また当初より一具とみられる檜金銀絵経筒も伝えられている。
伎楽面 酔胡王
南倉
ぎがくめん すいこおう
楽舞用の面
伎楽とは朝鮮半島の百済より伝えられた仮面劇で、飛鳥から奈良時代の寺院において盛んに演じられた。本品は酒に酔った胡国(ペルシアに代表される西アジアや中央アジアの国々)の王を表した面で、従者を従えて宴会をするという演目であったという。目が大きく鼻の高い面相や丈の高い冠帽は、西方の風俗をイメージしたものである。比較的軽い木材であるキリによって作られており、全体に貝殻胡粉による白色を基調とした彩色が施されている。
密陀彩絵箱
中倉
みつださいえのはこ
鳥獣文様の献物箱
床脚という脚部が付いた箱。黒漆塗りの地に白や橙色によって鳳凰や怪鳥、唐草文が躍動的に表現されている。これは顔料の上から密陀僧(一酸化鉛)を混ぜた油を塗ったもので密陀絵と呼ばれる。これらの文様表現は高句麗古墳壁画や法隆寺の玉虫厨子など、7世紀の美術作品に通じる古様さを見せる。
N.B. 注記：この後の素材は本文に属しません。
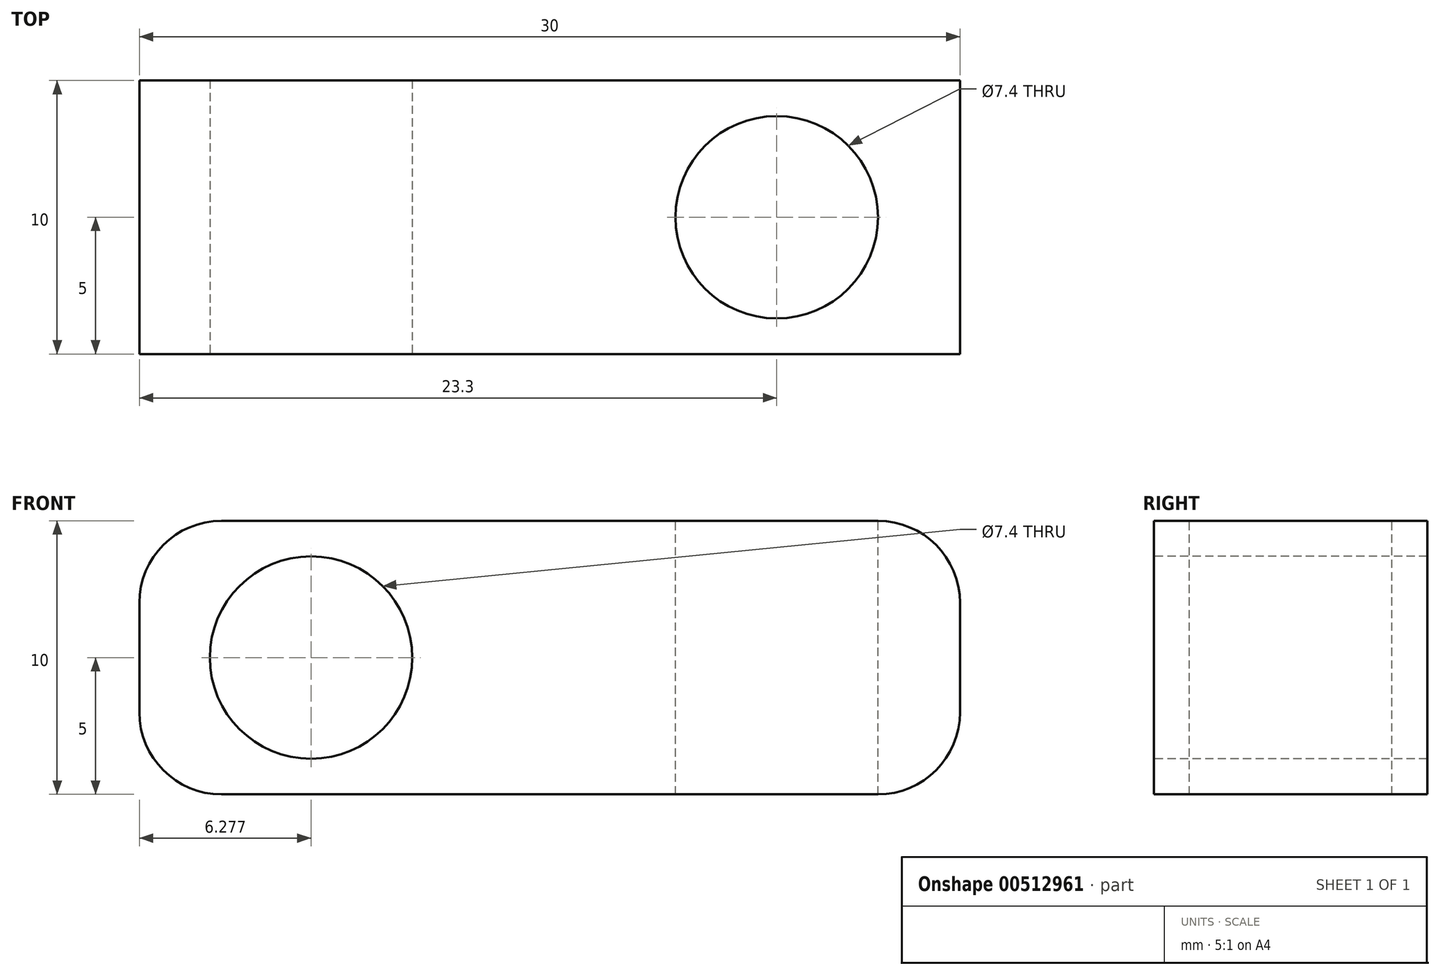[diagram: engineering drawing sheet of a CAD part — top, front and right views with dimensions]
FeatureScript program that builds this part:
annotation { "Feature Type Name" : "Feature", "Feature Type Description" : "" }
export const myFeature = defineFeature(function(context is Context, id is Id, definition is map)
    precondition{}
    {
        {
            var Q0;
            Q0=qCreatedBy(makeId("Top.planeOp"),FACE);
            var sketch = newSketch(context, id + "F0", { "sketchPlane" : qUnion([Q0])});
            skLineSegment(sketch, "E0.bottom", {"start": v(-15, 5) * mm, "end": v(15, 5) * mm});
            skLineSegment(sketch, "E0.top", {"start": v(-15, -5) * mm, "end": v(15, -5) * mm});
            skLineSegment(sketch, "E0.left", {"start": v(-15, 5) * mm, "end": v(-15, -5) * mm});
            skLineSegment(sketch, "E0.right", {"start": v(15, 5) * mm, "end": v(15, -5) * mm});
            skPoint(sketch, "E0.middle", {"position": v(0, 0) * mm});
            skSolve(sketch);
        }
        {
            var Q0;
            Q0=makeQuery(id+"F0.imprint","IMPRINT",FACE,{"disambiguationData":[TD([[makeQuery(id+"F0.imprint","IMPRINT",EDGE,{"derivedFrom":sQuery(id+"F0.wireOp",EDGE,"E0.bottom")}),-1.0]])]});
            extrude(context, id + "F1", {"entities" : qUnion([Q0]), "depth" : 10 * mm, "offsetDistance" : 25 * mm});
        }
        {
            var Q0;
            Q0=makeQuery(id+"F1.opExtrude","CAP_FACE",FACE,{"disambiguationData":[OSD([sQuery(id+"F0.wireOp",EDGE,"E0.bottom"),sQuery(id+"F0.wireOp",EDGE,"E0.top"),sQuery(id+"F0.wireOp",EDGE,"E0.left"),sQuery(id+"F0.wireOp",EDGE,"E0.right")])],"isStart":false});
            var sketch = newSketch(context, id + "F2", { "sketchPlane" : qUnion([Q0])});
            skCircle(sketch, "E1", {"center": v(8.3, 0) * mm, "radius": 3.7 * mm});
            skSolve(sketch);
        }
        {
            var Q0;
            Q0 = qSketchRegion(id + "F2", true);
            extrude(context, id + "F3", {"entities" : qUnion([Q0]), "operationType" : NewBodyOperationType.REMOVE, "endBound" : BoundingType.UP_TO_NEXT, "oppositeDirection" : true, "depth" : 25 * mm, "offsetDistance" : 25 * mm});
        }
        {
            var Q0;
            Q0=makeQuery(id+"F1.opExtrude","SWEPT_FACE",FACE,{"disambiguationData":[OSD([sQuery(id+"F0.wireOp",EDGE,"E0.top")])]});
            var sketch = newSketch(context, id + "F4", { "sketchPlane" : qUnion([Q0])});
            skCircle(sketch, "E2", {"center": v(-8.72, 5) * mm, "radius": 3.7 * mm});
            skSolve(sketch);
        }
        {
            var Q0;
            Q0 = qSketchRegion(id + "F4", true);
            extrude(context, id + "F5", {"entities" : qUnion([Q0]), "operationType" : NewBodyOperationType.REMOVE, "endBound" : BoundingType.UP_TO_NEXT, "oppositeDirection" : true, "depth" : 25 * mm, "offsetDistance" : 25 * mm});
        }
        {
            var Q0;
            Q0=makeQuery(id+"F1.opExtrude","CAP_EDGE",EDGE,{"disambiguationData":[OSD([sQuery(id+"F0.wireOp",EDGE,"E0.left")])],"isStart":false});
            var Q1;
            Q1=makeQuery(id+"F1.opExtrude","CAP_EDGE",EDGE,{"disambiguationData":[OSD([sQuery(id+"F0.wireOp",EDGE,"E0.right")])],"isStart":false});
            var Q2;
            Q2=makeQuery(id+"F1.opExtrude","CAP_EDGE",EDGE,{"disambiguationData":[OSD([sQuery(id+"F0.wireOp",EDGE,"E0.right")])],"isStart":true});
            var Q3;
            Q3=makeQuery(id+"F1.opExtrude","CAP_EDGE",EDGE,{"disambiguationData":[OSD([sQuery(id+"F0.wireOp",EDGE,"E0.left")])],"isStart":true});
            fillet(context, id + "F6", {"entities" : qUnion([Q0, Q1, Q2, Q3]), "radius" : 3 * mm, "tangentPropagation" : true, "allowEdgeOverflow" : false});
        }
    });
蓋表に貼り紙があり、天平勝宝4年(752)に行われた東大寺の大仏開眼会において、香を献納する際に使われたことがわかる。
虹龍
南倉
こうりゅう
ニホンテンのミイラ
永享元年(1429)に将軍の足利義教が蘭奢待を切り取った際に「竜日干」を見たとの記録が残っており、この龍がいるために正倉院の扉を開く時には雨が降るという。本品はこれに該当すると見られる動物のミイラである。体型や指の数、歯の特徴といった観察を踏まえた近年の研究によりニホンテンと判明し、雌の可能性が高いという。明らかな人為加工痕は認められず、宝庫に侵入した後に自然乾燥したのか、こうしたミイラを龍に見立てて納入したのかは不明。正倉院の神秘性を示す異色の宝物。
藺筵
南倉
いむしろ
イグサ製の敷物
イグサを織って作られた敷物。経糸には麻糸が用いられている。あらかじめより幅広に作られた筵を細く裁断したもので、イグサを途中で継いで織る「中継ぎ」技法の痕跡が裏面に見られる。周囲には補強と装飾を兼ねて緑色の絹で縁が付き、裏面には同裂の紐が付くが、本来の具体的な用途は不明である。正倉院事務所では令和6年度に筵類の特別調査を行っており、古代の筵の素材や技法、用途などについて様々な事実が明らかになった。
白瑠璃瓶
中倉
はくるりのへい
ガラスの水差し
淡い緑色を交えた透明なガラスが爽やかな印象を与える水差し。重心が低く曲線の美しい胴体や引き締まった首もと、水切れの良さそうな注ぎ口など、優れた機能美が示されている。アルカリ石灰ガラスを宙吹きによって造形したもので、胴体に付けられた把手には軽やかな伸びがみられ、高度な技術を示している。こうした下膨れの胴に把手を備えた水差しは西アジアに由来するもので、本品も中近東圏の工房で製作されたものと考えられている。